> [EXTRAIT FOURNI]

Par communiqué de presse (17 juillet), l’ONUSIDA a condamné l’assassinat d’Eric Ohene Lembembe, directeur exécutif de la Fondation camerounaise pour la lutte contre le sida : CAMFAIDS. Dans son texte, l’organisme onusien rappelle qu’Eric Lemembe était  "un ardent défenseur des droits des personnes lesbiennes, gay, bisexuelles, transgenres et intersexes". L’ONUSIDA "demande au gouvernement camerounais de faire toute la lumière sur le décès de [l’activiste]". L’organisme se dit "gravement préoccupé par les nombreux rapports faisant état de violences et de menaces de mort à l’encontre des personnes LGBTI au Cameroun et demande instamment au gouvernement d’envoyer un message clair soulignant que la violence, les actes homophobes et discriminatoires ne seront pas tolérés."

Paroles et paroles… du gouvernement

Dans une déclaration (20 juillet) à la télévision d'Etat, le porte-parole du gouvernement et ministre de la Communication, Issa Tchiroma Bakary, a assuré que "le gouvernement saura prendre ses responsabilités (...) afin que toute la lumière soit faite" sur le meurtre d'Eric Lembembe. Cette sortie "officielle" arrive après que les avocates de la victime ont dénoncé une enquête bâclée et la répression des personnes LGBT par les autorités. Dans un communiqué conjoint publié samedi 20 juillet, onze associations de défense des droits de l'Homme ont, elles, demandé au président camerounais Paul Biya "de prendre des mesures fortes pour arrêter une vague de haine et protéger une minorité persécutée de citoyens". "Il n'y a aucun complot d'Etat, ni même aucun complot social au Cameroun, qui serait dirigé vers les homosexuels", a-t-il poursuivi, ajoutant : "de nombreux homosexuels notoirement connus vivent et circulent en toute liberté au Cameroun sans que soient organisées des battues ou des expéditions punitives contre eux".

Encore un  procès !

Mais oui, bien sûr. On pourrait se croire rassurés et puis voilà que tombe une nouvelle. Un tribunal de Yaoundé a reporté, le 19 juillet, l'annonce de son verdict sur la "culpabilité" de deux hommes et d'un mineur accusés d'homosexualité, un délit au Cameroun passible de cinq ans de prison, dans un climat de peur au sein de la communauté homosexuelle après le meurtre d'un militant des droits des gays. Le tribunal devait annoncer si les accusés étaient déclarés ou non coupables. "Le délibéré a été prorogé au mardi 23 juillet", a déclaré à l'AFP un des avocats de la défense, Michel N’togué. "Cela veut sans doute dire que le tribunal n'était pas encore prêt", a-t-il ajouté. Les deux adultes poursuivis sont en détention préventive à la prison centrale de Yaoundé depuis août 2011. Le mineur, un temps détenu, a ensuite été remis en liberté. Leurs avocats ont demandé la relaxe de leurs clients. "Je vous prie d'ordonner la relaxe immédiate de nos clients pour qu'ils puissent retrouver la liberté et leur honneur", a plaidé Maître Alice N’kom, célèbre pour son engagement en faveur de la défense des homosexuels au Cameroun où les pratiques homosexuelles sont sévèrement réprimées par les tribunaux. Il y a chaque année des condamnations et elles sont de plus en plus nombreuses.

> [DONNÉES FOURNIES]
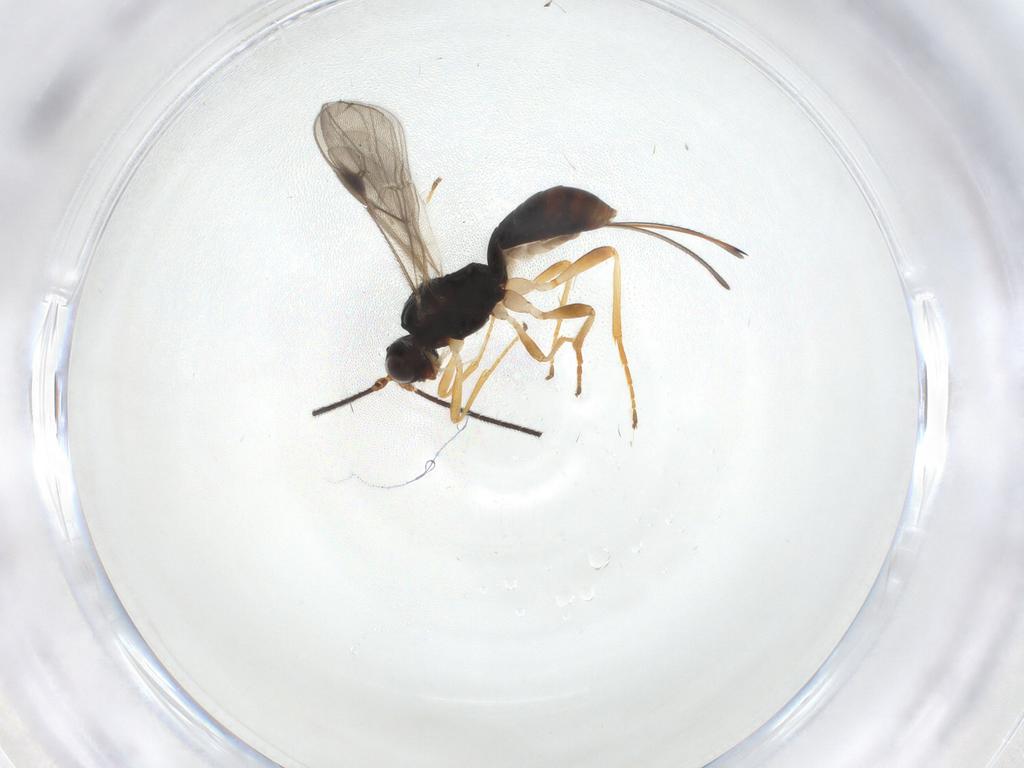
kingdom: Animalia
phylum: Arthropoda
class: Insecta
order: Hymenoptera
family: Braconidae
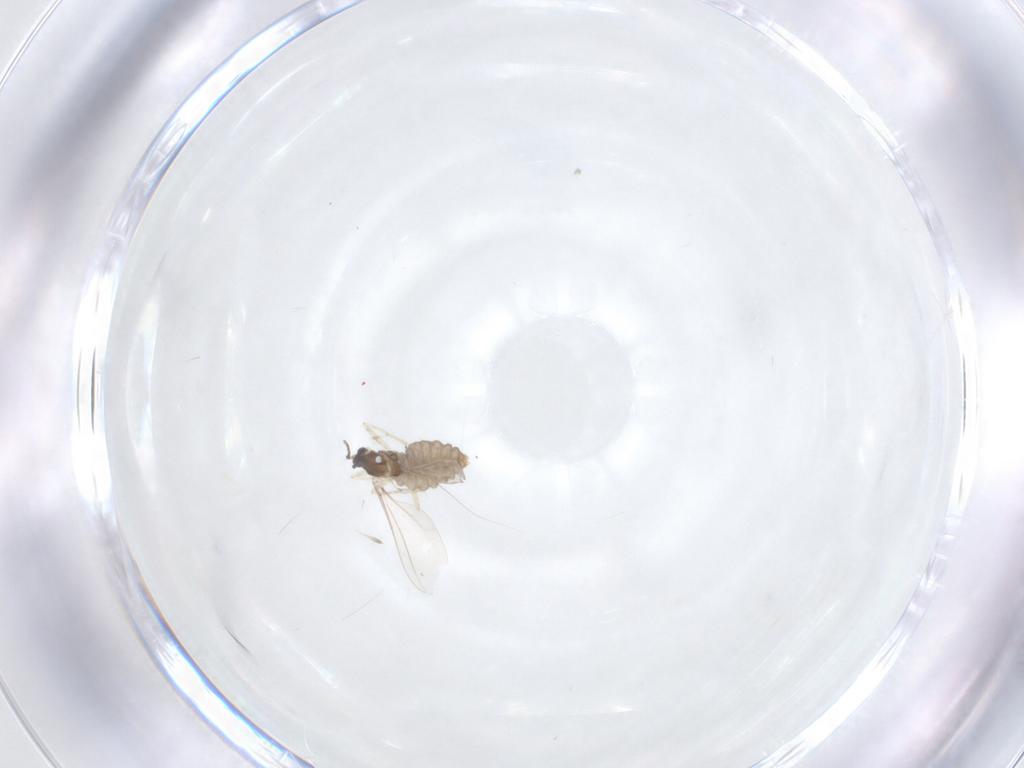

> [CONSIGNE] Rédigez la suite de l'article sur l'assassinat d'Eric Lembembe et la situation des personnes LGBTI au Cameroun, en reprenant juste après sa dernière phrase.

> [RÉPONSE ATTENDUE]
"Nous avons tous peur"

Ce nouveau procès se déroule dans un climat délétère, quelques jours après le meurtre d’Eric Lembembe, rappelle l’AFP. De nombreuses ONG dénoncent régulièrement les arrestations et emprisonnements de personnes LGBT au Cameroun, de même que les nombreuses pressions et menaces à l'égard des défenseurs de leurs droits. Résumant les sentiments qui animent la communauté gay, un militant, s'exprimant sous couvert d'anonymat pour des raisons de sécurité, témoigne auprès de l’AFP : "Nous avons tous peur pour nos vies parce que la menace est partout. Si des gens en arrivent à supprimer la vie à un individu (comme Eric), nous ne sommes pas à l'abri". De son côté, le porte-parole du gouvernement s’efforce, avec difficulté, d’être rassurant : "Une autopsie a d'ores et déjà été ordonnée et des réquisitions adressées aux opérateurs de téléphonie mobile en ce qui concerne les communications téléphoniques du défunt". Mais les onze associations ne voient pas les choses ainsi. "Ce crime intervient dans un cadre général d'homophobie marqué par le silence complice des autorités devant de nombreux incidents ciblant les individus et organisations défendant les droits des minorités sexuelles", estiment-elles dans leur communiqué. "Les autorités religieuses, l'Eglise catholique camerounaise en particulier, prennent position sur l'homosexualité de manière à inciter à la violence", accuse le texte.

Les associations ne sont pas dupes

"Sans trop de surprises, l’intervention [du porte-parole et ministre de la Communication, ndlr] était un moyen pour le gouvernement de faire belle figure, et de surtout répondre aux multiples appels internationaux qui demandent à ce que lumière soit faite. Sa stratégie a consisté à donner des impressions", explique Serge Douomong Yotta, directeur exécutif de l’association Affirmative Action. "L’impression que tout est mis en place pour que justice soit faite et que les coupables de cette monstruosité soient punis ; l’impression que les homosexuels au Cameroun vivent heureux et qu’il n’existe aucune conspiration étatique ou sociale envers eux, l’impression que les médias étrangers se liguent contre le gouvernement, bref l’impression qu’on en fait un peu trop pour si peu", indique-t-il. "Pourtant, la réalité tout le monde la connaît et ce n’est pas anodin que [le ministre] n’ait permis à aucun journaliste de poser des questions à la fin de la conférence de presse. Assurément, lui aurait-on rappelé qu’il semble peu informé pour un ministre de la communication quand on sait qu’il ne passe pas un seul jour sans que les médias camerounais abordent les questions de l’homosexualité", explique Serge Douomong Yotta. Et le militant d’enfoncer le clou : "En effet, la réalité est que l’enquête semble avoir été bâclée ; la réalité est que la communauté LGBT du Cameroun se sent ciblée, observée, tyrannisée et impuissante face à cette violence quotidienne qui a conduit à la mort horrifiante d’un de ses plus grand leaders et activistes ; la réalité est que la communauté internationale et les médias étrangers veulent faire la lumière sur cette ombre que le gouvernement s’obstine à couver et qui a commencé à éclore."